The primary advantage of this type of firm is that it should be just as in tune as you are with the needs of the employer and the agency. After all, it hears directly from employers just like you do and it has close knowledge on what it is like to be a broker living and dying by a possible AOR change. It should also understand agency operations better than a general agency, insurance company, or venture capitalist possibly could.
And its product roadmap should be aligned with what you would want: Solving for employer and agency needs. It should have a product lead today and that product leadership should extend as competitors who are associated with venture capital, insurance companies, or general agencies focus too much on needs outside of what the employer and agency need.
But that brings us up to the concern that this type of firm is going to end up calling on your clients – and trying to get the AOR for its own brokerage. One approach to this is to ask for what is called a non-solicit agreement alongside your license agreement that forbids the associated benefits brokerage from being able to call on any clients that you put on the software.
Beyond that legal protection, it is also worth evaluating the actual likelihood that this company’s benefits firm is going to start calling on your clients. Is their benefits brokerage near you geographically? Are you in a market that would be easy for their brokerage to access? Does their brokerage believe in the idea of a call-center approach to benefits, or does it believe in the importance of a local advisor where there is a strong relationship between the advisor and the employer?
|Cash flow positive
Finally, it is important to consider the financial strength of the firm. Imagine you sign an agreement and begin transitioning your clients and then they go out of business. It happens. Benefitbay is just one example. It raised money, signed a big agreement with Humana, and got some traction with agencies nationwide. But they were never cash flow positive and were unable to continue raising money. They ended up having to close the business.

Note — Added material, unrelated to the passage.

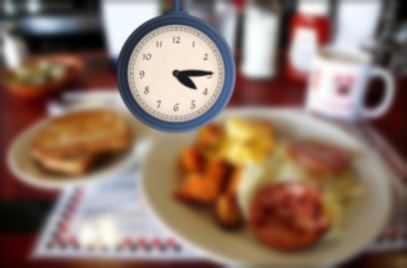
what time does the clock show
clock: 4:15
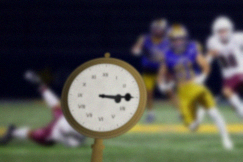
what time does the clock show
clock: 3:15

That was terrible for the individuals who poured so much into trying to make it successful. It was also terrible for the agencies and the brokers and service people who had poured money, time, and energy into learning about how their system worked or even moved clients onto their system only to now have to move them somewhere else.
If you’re talking to a firm whose salesperson makes a big deal about how they raised $2 million from a venture capitalist last year, keep in mind that venture capitalists expect eight out of ten of their investments to go out of business. In other words, raising venture money alone is by no means evidence of a sure thing.

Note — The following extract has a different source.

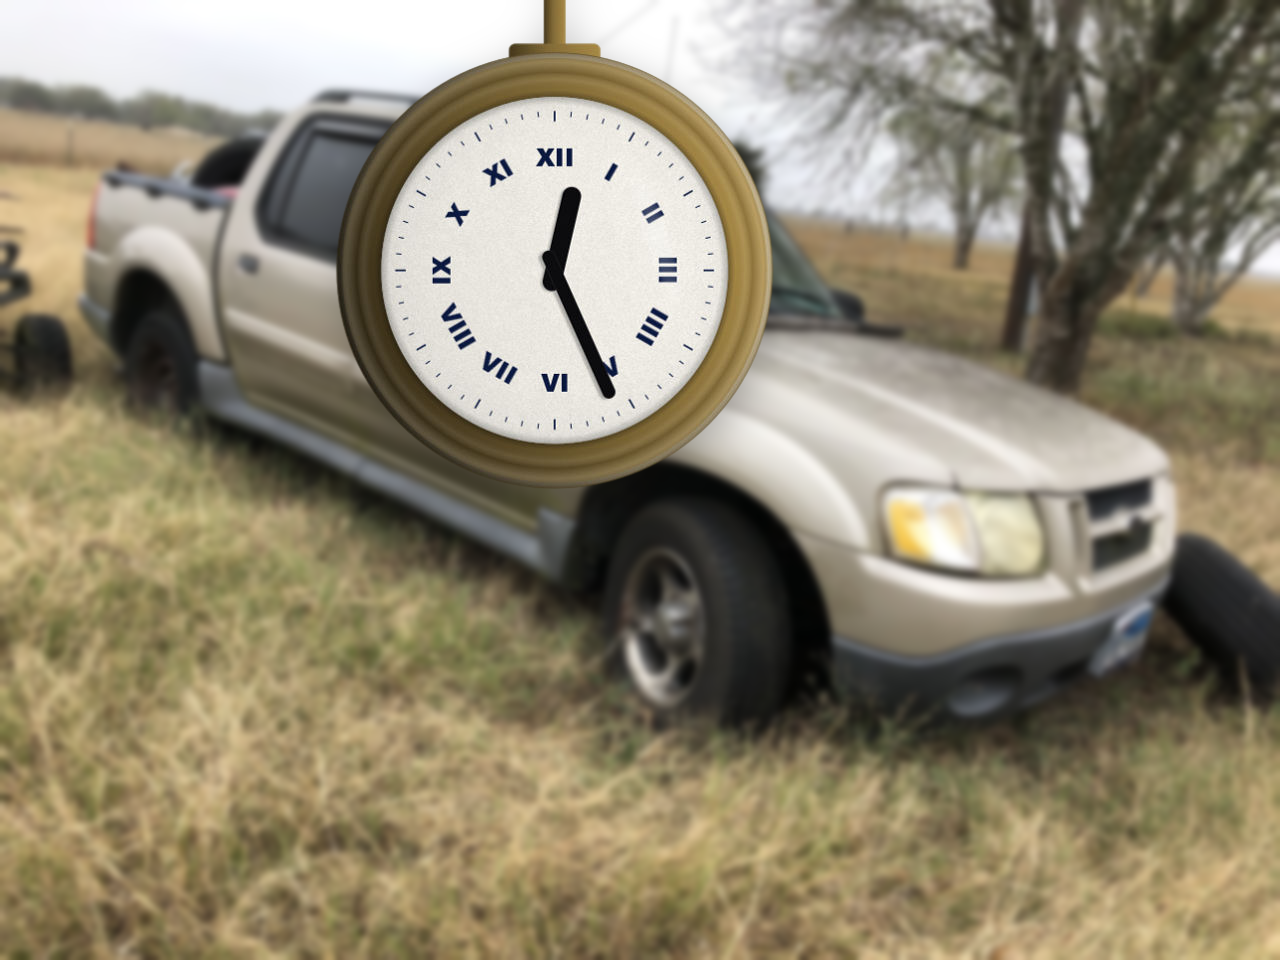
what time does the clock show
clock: 12:26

At the same time, nothing in business or life is a sure thing. When you’re gauging the strength of the software firm, ask them if they are cash flow positive or profitable.
If not, when do they expect to be profitable? Do they have partners that signal strength? One pilot agreement with Humana was not enough to save Benefitbay.

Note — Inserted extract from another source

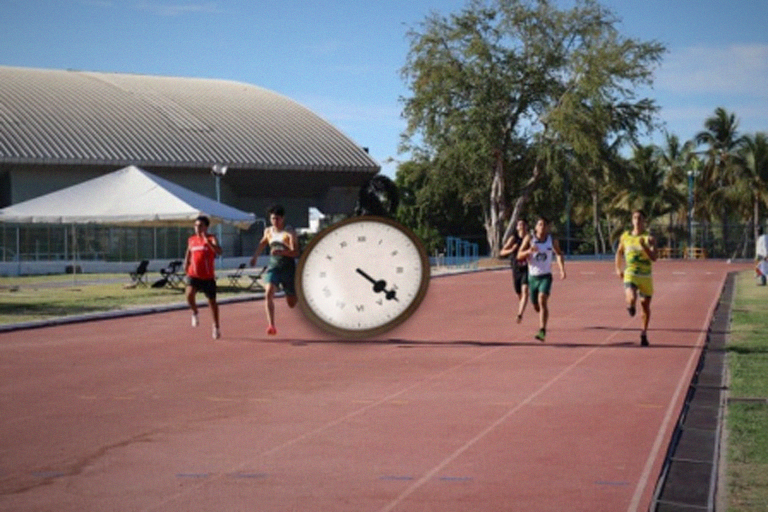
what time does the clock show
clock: 4:22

But if you see that they have agreements with multiple, big industry players, that can be a good signal that they are financially strong and sticking around for the long haul.
When comparing systems, it can be easy to focus on feature comparisons and the day-to-day operations of your potential platform. But be sure to ask the tough questions of your vendor’s background — if they aren’t able to answer or answer sufficiently, you may want to evaluate another option.
This column is adapted from the book “Online Benefits Technology: The Strategic Broker’s Guide.”